Самодержец заглянул без стыда ей в декольте и, заприметив на груди маленькую родинку, отвечал:
— А что должен делать добрый хозяин с шелудивой козой?
— О! — подняла графиня к небу глаза.
— А этот камень называется сапфиром, — бережно поднял государь с груды золотых монет огромную брошь. — Этот камень мой покровитель. Бессильного он одаривает силой, безвольному придает мужества, в пиру способен веселить сердце, очищает взгляд во время охоты. Все эти самоцветы мои друзья, они успокаивают меня в скорби и дают надежду в минуту отчаяния.

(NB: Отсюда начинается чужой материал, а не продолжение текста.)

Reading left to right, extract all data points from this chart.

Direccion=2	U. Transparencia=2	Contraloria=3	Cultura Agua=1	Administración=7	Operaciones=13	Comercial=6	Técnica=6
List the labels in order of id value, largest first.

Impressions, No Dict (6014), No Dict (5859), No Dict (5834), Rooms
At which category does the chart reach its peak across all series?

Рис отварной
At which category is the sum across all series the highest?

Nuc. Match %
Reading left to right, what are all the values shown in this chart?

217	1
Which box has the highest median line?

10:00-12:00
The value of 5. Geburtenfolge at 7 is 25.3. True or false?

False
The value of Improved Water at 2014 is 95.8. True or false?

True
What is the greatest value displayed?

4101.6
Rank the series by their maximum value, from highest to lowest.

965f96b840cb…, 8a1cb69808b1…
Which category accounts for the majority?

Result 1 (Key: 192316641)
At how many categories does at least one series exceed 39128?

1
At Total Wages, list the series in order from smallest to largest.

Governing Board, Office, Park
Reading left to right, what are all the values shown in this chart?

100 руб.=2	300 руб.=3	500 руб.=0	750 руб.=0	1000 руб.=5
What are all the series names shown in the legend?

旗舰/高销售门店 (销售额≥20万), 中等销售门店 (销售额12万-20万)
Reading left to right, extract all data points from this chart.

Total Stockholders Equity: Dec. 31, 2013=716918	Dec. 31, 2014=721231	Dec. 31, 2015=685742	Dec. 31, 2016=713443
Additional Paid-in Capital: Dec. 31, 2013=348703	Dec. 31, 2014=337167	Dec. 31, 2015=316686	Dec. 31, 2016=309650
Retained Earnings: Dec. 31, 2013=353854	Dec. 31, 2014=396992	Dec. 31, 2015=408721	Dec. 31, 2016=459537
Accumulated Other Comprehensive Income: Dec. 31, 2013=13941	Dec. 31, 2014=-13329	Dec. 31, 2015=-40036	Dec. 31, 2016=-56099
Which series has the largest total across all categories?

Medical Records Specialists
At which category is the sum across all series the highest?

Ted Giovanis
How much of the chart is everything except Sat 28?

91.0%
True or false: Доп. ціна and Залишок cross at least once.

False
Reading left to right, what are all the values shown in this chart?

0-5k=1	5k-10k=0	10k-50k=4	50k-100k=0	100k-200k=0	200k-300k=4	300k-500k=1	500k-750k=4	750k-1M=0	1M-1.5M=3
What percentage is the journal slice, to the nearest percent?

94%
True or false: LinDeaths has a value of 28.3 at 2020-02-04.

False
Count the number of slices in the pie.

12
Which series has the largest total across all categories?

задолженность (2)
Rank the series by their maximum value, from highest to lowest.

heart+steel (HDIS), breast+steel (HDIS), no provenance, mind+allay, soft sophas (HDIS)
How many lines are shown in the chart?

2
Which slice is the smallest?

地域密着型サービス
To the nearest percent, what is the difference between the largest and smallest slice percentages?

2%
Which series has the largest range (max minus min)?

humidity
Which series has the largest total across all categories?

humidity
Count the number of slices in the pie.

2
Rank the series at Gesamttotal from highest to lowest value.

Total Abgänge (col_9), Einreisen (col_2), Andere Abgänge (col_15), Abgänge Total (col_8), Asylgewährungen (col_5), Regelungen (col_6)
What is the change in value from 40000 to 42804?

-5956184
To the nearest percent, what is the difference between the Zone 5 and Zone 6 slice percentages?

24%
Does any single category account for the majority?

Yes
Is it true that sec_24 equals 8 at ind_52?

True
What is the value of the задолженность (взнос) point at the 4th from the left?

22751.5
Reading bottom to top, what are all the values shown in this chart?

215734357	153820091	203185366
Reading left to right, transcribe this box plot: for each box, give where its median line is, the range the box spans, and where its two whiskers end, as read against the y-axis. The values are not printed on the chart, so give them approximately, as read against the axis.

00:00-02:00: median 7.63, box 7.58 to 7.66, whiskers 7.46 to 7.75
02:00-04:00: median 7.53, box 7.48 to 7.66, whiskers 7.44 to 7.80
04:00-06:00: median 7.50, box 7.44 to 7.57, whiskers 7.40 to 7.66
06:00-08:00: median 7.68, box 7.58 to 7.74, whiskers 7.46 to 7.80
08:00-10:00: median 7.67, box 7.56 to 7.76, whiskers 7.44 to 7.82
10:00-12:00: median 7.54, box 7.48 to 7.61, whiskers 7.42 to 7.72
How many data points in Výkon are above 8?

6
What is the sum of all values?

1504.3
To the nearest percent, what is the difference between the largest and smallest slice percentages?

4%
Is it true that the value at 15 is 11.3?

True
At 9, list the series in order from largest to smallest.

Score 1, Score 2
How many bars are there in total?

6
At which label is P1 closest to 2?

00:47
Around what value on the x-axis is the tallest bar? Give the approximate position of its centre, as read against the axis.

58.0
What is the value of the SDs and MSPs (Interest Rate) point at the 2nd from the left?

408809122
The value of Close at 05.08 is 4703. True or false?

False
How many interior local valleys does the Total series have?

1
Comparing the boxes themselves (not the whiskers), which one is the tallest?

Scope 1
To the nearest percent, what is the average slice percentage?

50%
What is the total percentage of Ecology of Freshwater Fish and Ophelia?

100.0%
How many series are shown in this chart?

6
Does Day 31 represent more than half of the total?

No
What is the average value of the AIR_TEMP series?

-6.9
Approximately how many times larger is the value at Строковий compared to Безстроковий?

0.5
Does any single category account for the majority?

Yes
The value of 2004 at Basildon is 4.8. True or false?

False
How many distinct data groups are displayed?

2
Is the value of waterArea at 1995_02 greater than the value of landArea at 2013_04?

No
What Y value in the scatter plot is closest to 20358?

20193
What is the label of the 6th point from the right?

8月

Но свою великую силу они доверяют не всем, не перед каждым открывается их добродетель, а только перед теми, кто по-настоящему любит их. Всю жизнь я обожал камни так же крепко, как красивых женщин. Своими пальцами я лелеял их гладкие грани так же нежно, как кожу девиц, я одевал их в золотые и серебряные оправы, как одевают красавиц в меха. Вот потому мне подвластна сила камня. — Государь распахнул кафтан. — Посмотри, графиня, это бирюза, мой амулет, мой ангел-хранитель. Он чист, словно лазурное небо, и потемнеет именно в то мгновение, когда в меня проникнет неизлечимая и смертельная болезнь. — Иван Васильевич уводил графиню все дальше и дальше в глубины сокровищницы. Ее глаза то наполнялись восторгом, то начинали полыхать алчностью. Теперь она уже не сомневалась в том, что в подземелье Ивана Васильевича собраны все сокровища мира, начиная от царства первых фараонов и заканчивая империями Нового Света. — Ты красива, словно божество, сошедшее на землю. Графиня, ты похожа на эти камни, что окружают меня. Кто знает, возможно, ты лучшее мое приобретение, самый сверкающий алмаз на царственном венце. Я бы хотел обладать тобой именно здесь, среди этой красоты. Я желаю, чтобы мы стали частью этого праздника. — Иван Васильевич привлек к себе итальянку. Прямо у своего лица царь видел глаза женщины, такие же яркие, как кусочки изумруда. — Как ты хороша. Таковой может быть только божья милость.
— А может, божья кара? — неожиданно расхохоталась графиня, обнимая царя за шею.
— Ты, Афанасий, рожу-то не хмурь! — наставлял Иван Васильевич боярина Нагого. — Или, может, тебе царская служба не по нраву? Я тогда быстро тебе замену подыщу.
— По нраву, государь.
— Тогда повтори, что должен аглицкой королеве передать.
Откашлялся боярин и заговорил:
— Что ты, Иван Васильевич, согласен взять в жены ее племянницу. Обещаешь Англии военный союз и помощь против Испании и всякие многие льготы аглицким купцам.
— Верно, Афанасий, — согласился государь и испытующе воззрился на тестя. — А если они скажут, что я уже женат и браку не должно быть, что ты должен отвечать в этом случае?
В этот день боярину Нагому была оказана большая честь — государь пригласил его отведать ушицы из белорыбицы. За спиной у него стояли два стольника и подкладывали в блюда наваристые куски. Афанасий был рад, что не поскупился на полтину в прошлое воскресение и купил у прижимистого купца позолоченную ложку, и сейчас, не скрывая удовольствия, черпал ею уху. Наверняка государь уже обратил внимание на боярский черпак, и эта мысль согревала Нагого так же крепко, как и горячий навар.